Édson Nery da Fonseca, historiador (Olinda, PE)
"Quando, em 1532, se organizou econômica e civilmente a
sociedade brasileira, já foi depois de um século inteiro de contato dos
portugueses com os trópicos; de demonstrada na Índia e na África sua aptidão
para a vida tropical. Formou-se na América tropical uma sociedade agrária na
estrutura, escravocrata na técnica de exploração econômica, híbrida de índio, e
mais tarde de negro, na composição."
Trecho de Casa-Grande & Senzala.
Portugal, um país largamente marítimo, recebia sempre povos de
todos os lugares do mundo. Seus portos eram rota de comércio e de migrações. O
contato com estrangeiros estimulava, no povo português, tendências
cosmopolitas, imperialistas e comerciais. Na Península Ibérica as raças se
misturavam havia milênios. O encontro das culturas árabes e romana impregnava a
moral, a arte, a economia e a vida do português. Os árabes - excelentes
técnicos navais - e os judeus - financistas e com altos cargos de
administração, no conselho real -, emprestavam conhecimento e dinheiro para o
empreendimento das navegações e dos descobrimentos. A burguesia comercial
ganhava mais poder que a aristocracia territorial portuguesa e buscava no
além-mar terras e riquezas nunca exploradas.
Além da mobilidade, o português tinha a capacidade de se
misturar facilmente com outras raças. Os homens vinham sem família, sozinhos.
Chegavam carentes de contato humano e começavam a se reproduzir primeiro com as
índias e depois com as negras escravas. Era preciso povoar o território. No
momento em que embarcou na aventura ultramarina, Portugal tinha três milhões de
habitantes. O Brasil era imenso; então, como povoar esse território?
"Durante quase todo o século XVI a colônia esteve
escancarada a estrangeiros, só importando às autoridades que fossem de fé
católica. Temia-se no adventício acatólico o inimigo político capaz de quebrar
aquela solidariedade que em Portugal se desenvolvera junto com a religião
católica. Essa solidariedade manteve-se entre nós esplendidamente através de
toda a nossa formação colonial."
Trecho de Casa-Grande & Senzala.
Foi aqui que chegou...dia 02 de março de 1535...um português
chamado Duarte Coelho Pereira, viu essa bela vista e deu uma exclamação:Oh!

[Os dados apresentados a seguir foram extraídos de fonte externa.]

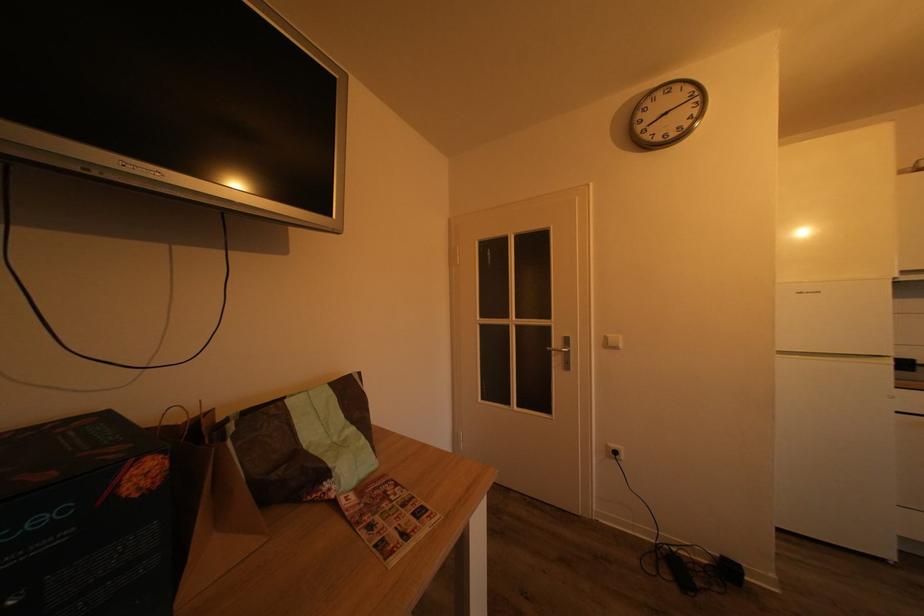
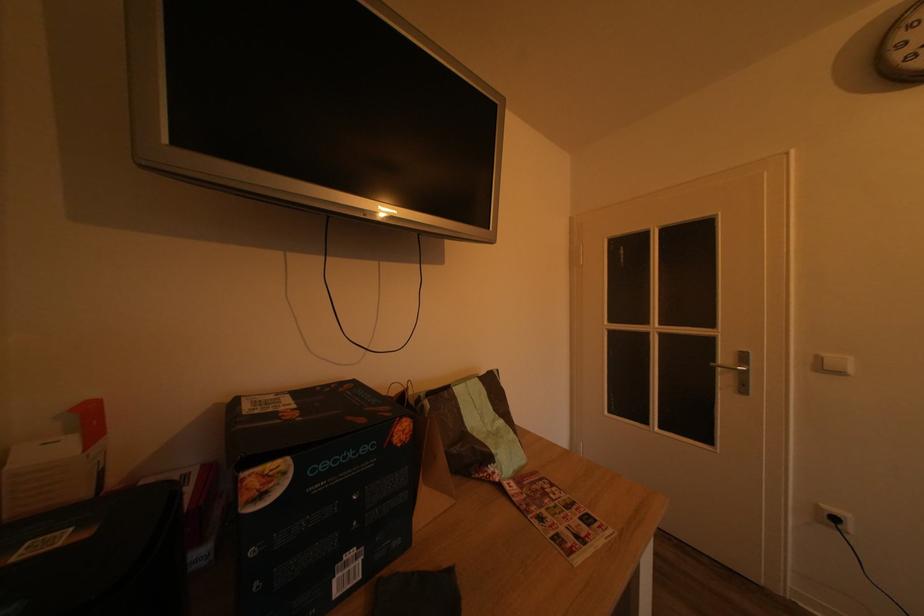
In the second image, find the point that corresponds to point (624, 459) in the first image.

(843, 525)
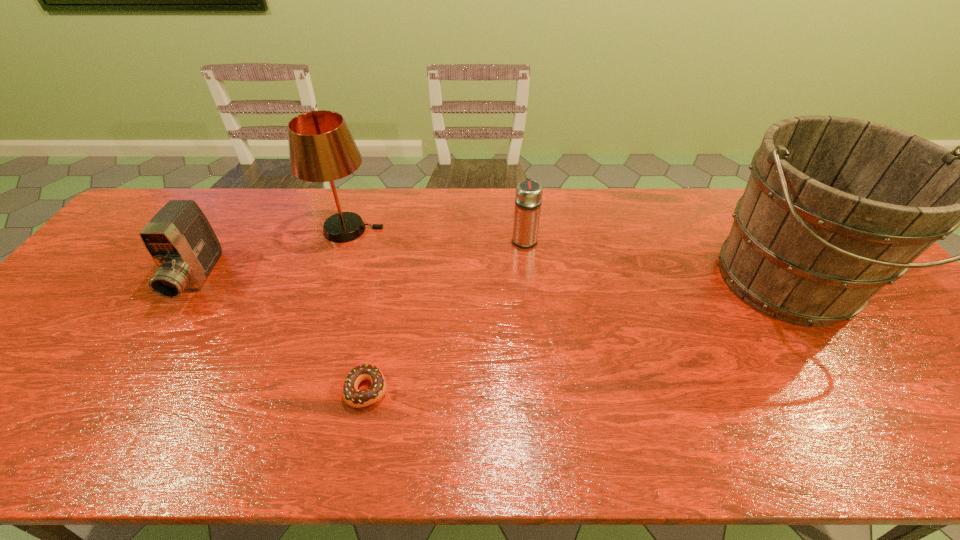
In the image, there is a desktop. At what (x,y) coordinates should I click in order to perform the action: click on vacant space at the left edge. Please return your answer as a coordinate pair (x, y). Image resolution: width=960 pixels, height=540 pixels. Looking at the image, I should click on (139, 281).

Where is `vacant space at the right edge of the desktop`? The image size is (960, 540). vacant space at the right edge of the desktop is located at coordinates (903, 342).

The height and width of the screenshot is (540, 960). I want to click on free region at the far left corner of the desktop, so click(143, 217).

Image resolution: width=960 pixels, height=540 pixels. Find the location of `free spot between the fourth object from left to right and the lampshade`. free spot between the fourth object from left to right and the lampshade is located at coordinates coord(437,234).

Where is `vacant area between the leftmost object and the third object from right to left`? vacant area between the leftmost object and the third object from right to left is located at coordinates (282, 334).

Image resolution: width=960 pixels, height=540 pixels. I want to click on vacant space that is in between the thermos bottle and the nearest object, so click(x=445, y=314).

The width and height of the screenshot is (960, 540). I want to click on free area in between the nearest object and the thermos bottle, so click(x=445, y=314).

Identify the location of vacant space in between the fourth object from right to left and the thermos bottle. (437, 234).

Where is `free space between the fourth object from right to left and the leftmost object`? The height and width of the screenshot is (540, 960). free space between the fourth object from right to left and the leftmost object is located at coordinates (273, 254).

Locate an element on the screen. The height and width of the screenshot is (540, 960). blank region between the third object from right to left and the thermos bottle is located at coordinates (445, 314).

linda situação para se construir uma vila. Por isso que a cidade se chama
Olinda. Antigamente chamava Marino Caetês, habitada pelos índios. Em Pernambuco
e no Recôncavo baiano, a colonização se desenvolvia à sombra das grandes
plantações de cana-de-açúcar e das casas-grandes de taipa ou de pedra e cal,
longe das cabanas de aventureiros e do extrativismo predatório.
"A casa-grande do
engenho que o colonizador começou, ainda no século XVI, a levantar no Brasil -
grossas paredes de taipa ou de pedra e cal, telhados caídos num máximo de
proteção contra o sol forte e as chuvas tropicais - não foi nenhuma reprodução
das casas portuguesas, mas expressão nova do imperialismo português. A
casa-grande é brasileirinha da silva."
Trecho de Casa-Grande & Senzala.
Num processo de equilíbrio de antagonismos, o branco e o negro
se misturavam no interior da casa-grande e alteravam as relações sociais e
culturais, criando um novo modo de vida no século XVI. As relações de poder, a
vida doméstica e sexual, os negócios e a religiosidade forjavam, no dia-a-dia,
a base da sociedade brasileira.
A casa-grande abrigava uma rotina comandada pelo senhor de
engenho, cuja estabilidade patriarcal estava apoiada no açúcar e no escravo. O
suor do negro ajudava a dar aos alicerces da casa-grande sua consistência quase
de fortaleza. Ela servia de cofre e de cemitério. Sob seu teto viviam os
filhos, o capelão e as mulheres, que fundamentariam a colonização portuguesa no
Brasil. Embora diretamente associada ao engenho de cana e ao patriarcalismo
nortista, a casa-grande não era exclusiva dos senhores de engenho. Podia ser
encontrada na paisagem do sul do país, nas plantações de café, como uma
característica da cultura escravocrata e latifundiária do Brasil.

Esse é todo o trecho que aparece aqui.